Key findings from this study

• The study found that EDGWO achieved superior performance on 60% of CEC2020 benchmark functions and placed second on the remaining 40%.
• The researchers demonstrate that EDGWO delivered 25% average improvement in resource utilization and load balancing compared to GWO, PSO, GA, and ABC algorithms.
• The authors report that dynamic elite archive blending and stochastic Levy flight perturbation effectively mitigate convergence stagnation in cloud load balancing optimization.

Overview

The study proposes an enhanced dynamic grey wolf optimization (EDGWO) algorithm designed to improve cloud resource allocation and load balancing under dynamic workloads.
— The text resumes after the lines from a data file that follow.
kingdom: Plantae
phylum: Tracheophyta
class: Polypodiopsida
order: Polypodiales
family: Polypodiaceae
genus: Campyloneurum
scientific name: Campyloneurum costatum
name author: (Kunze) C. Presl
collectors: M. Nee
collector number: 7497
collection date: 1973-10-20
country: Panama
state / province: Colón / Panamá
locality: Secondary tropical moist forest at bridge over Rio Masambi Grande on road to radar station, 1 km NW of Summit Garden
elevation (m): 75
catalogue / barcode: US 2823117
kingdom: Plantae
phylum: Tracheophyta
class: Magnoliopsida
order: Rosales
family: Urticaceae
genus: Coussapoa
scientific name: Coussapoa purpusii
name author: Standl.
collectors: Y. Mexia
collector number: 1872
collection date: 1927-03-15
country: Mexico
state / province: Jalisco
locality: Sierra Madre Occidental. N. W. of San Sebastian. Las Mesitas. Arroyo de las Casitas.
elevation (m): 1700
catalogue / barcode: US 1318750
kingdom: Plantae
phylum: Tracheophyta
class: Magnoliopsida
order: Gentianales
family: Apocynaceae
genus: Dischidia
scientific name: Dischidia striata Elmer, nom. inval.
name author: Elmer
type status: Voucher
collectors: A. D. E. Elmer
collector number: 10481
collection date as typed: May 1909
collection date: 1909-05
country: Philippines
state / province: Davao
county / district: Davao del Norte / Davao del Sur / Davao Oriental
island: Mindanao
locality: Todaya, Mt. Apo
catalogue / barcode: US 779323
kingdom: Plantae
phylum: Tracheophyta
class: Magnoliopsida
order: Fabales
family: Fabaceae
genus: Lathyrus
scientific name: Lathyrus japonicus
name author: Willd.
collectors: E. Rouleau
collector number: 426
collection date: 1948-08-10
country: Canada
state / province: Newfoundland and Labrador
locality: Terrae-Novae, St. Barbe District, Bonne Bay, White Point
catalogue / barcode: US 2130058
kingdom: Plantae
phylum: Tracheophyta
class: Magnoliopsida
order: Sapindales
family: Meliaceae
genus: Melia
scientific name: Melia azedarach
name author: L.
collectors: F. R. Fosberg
The algorithm integrates dynamic elite archive blending to enhance solution diversity and convergence, combined with stochastic Levy flight perturbation to mitigate local optima stagnation.

Methods and approach

The EDGWO algorithm employs dynamic elite archive blending mechanisms and stochastic Levy flight perturbation strategies. Evaluation occurred on the CEC2020 benchmark suite (F1–F10) using fitness metrics including best fitness, mean fitness, and standard deviation. CloudSim simulation compared EDGWO performance against grey wolf optimization (GWO), particle swarm optimization (PSO), genetic algorithm (GA), and artificial bee colony (ABC) algorithms, measuring virtual machine load balance and resource utilization.

Results

EDGWO achieved superior performance on six of ten CEC2020 benchmark functions and ranked second on the remaining four across all evaluated fitness metrics. CloudSim simulation results demonstrated that EDGWO outperformed GWO, PSO, GA, and ABC algorithms in both VM load balance and utilization measures. The algorithm achieved an average 25% improvement in resource utilization and load balancing performance compared to baseline optimization methods.

Implications

The integration of dynamic elite archive blending and Levy flight perturbation addresses fundamental limitations in grey wolf optimization by balancing exploration and exploitation. Enhanced convergence characteristics and reduced stagnation behavior suggest applicability to resource-constrained cloud environments experiencing variable demand patterns. The 25% efficiency gain over established metaheuristic approaches indicates potential value for production cloud infrastructure optimization.

Scope and limitations

This summary is based on the study abstract and available metadata. It does not include a full analysis of the complete paper, supplementary materials, or underlying datasets unless explicitly stated. Findings should be interpreted in the context of the original publication.